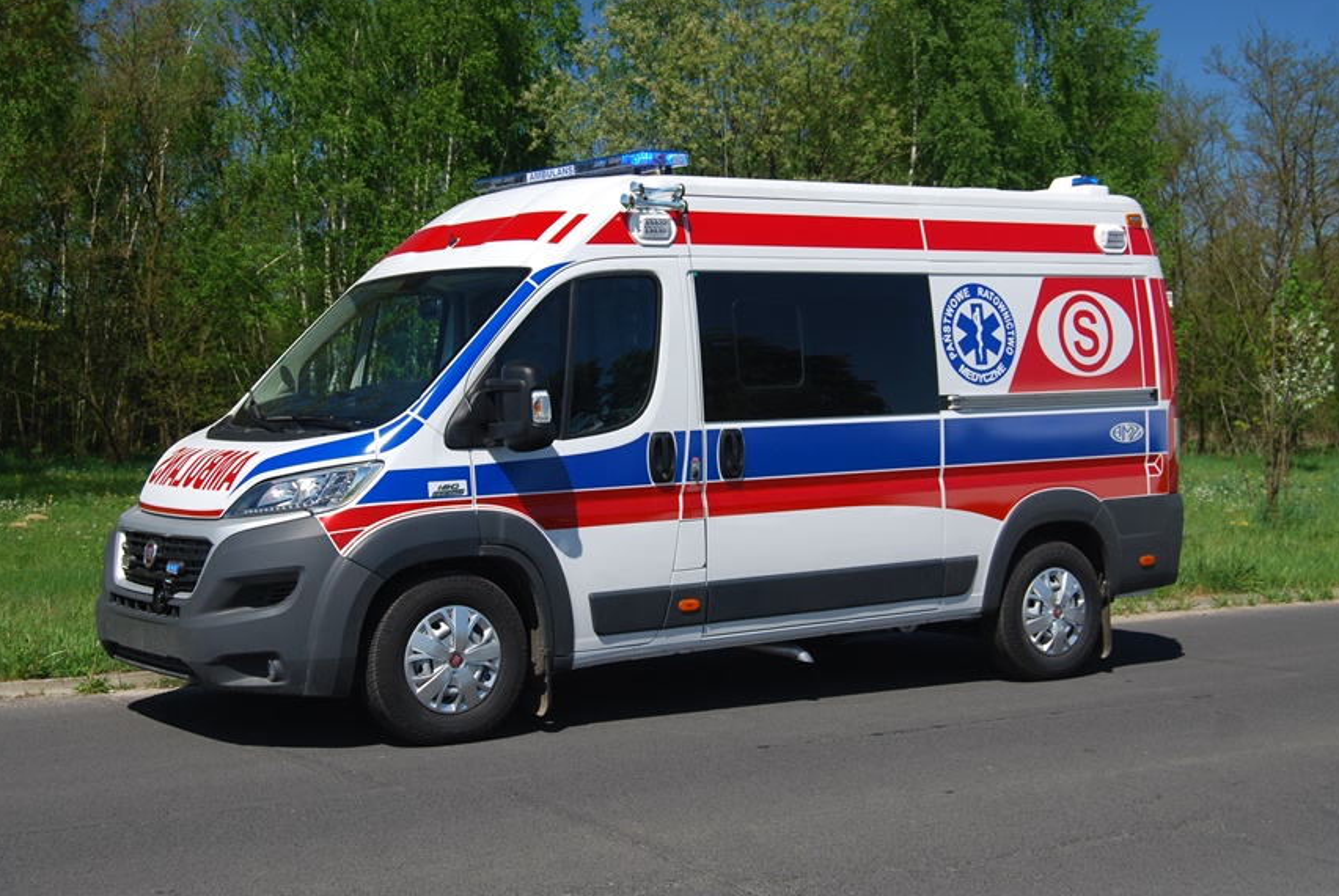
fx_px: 2032
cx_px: 625
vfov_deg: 24.8
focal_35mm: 55
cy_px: 391
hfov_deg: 36.5
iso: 100
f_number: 6.3
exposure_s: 1/160
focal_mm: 31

__JOB__.
Print the listing exactly, minus its pictures.

__EXPECTED OUTPUT__.
fx_px: 2032
cx_px: 625
vfov_deg: 24.8
focal_35mm: 55
cy_px: 391
hfov_deg: 36.5
iso: 100
f_number: 6.3
exposure_s: 1/160
focal_mm: 31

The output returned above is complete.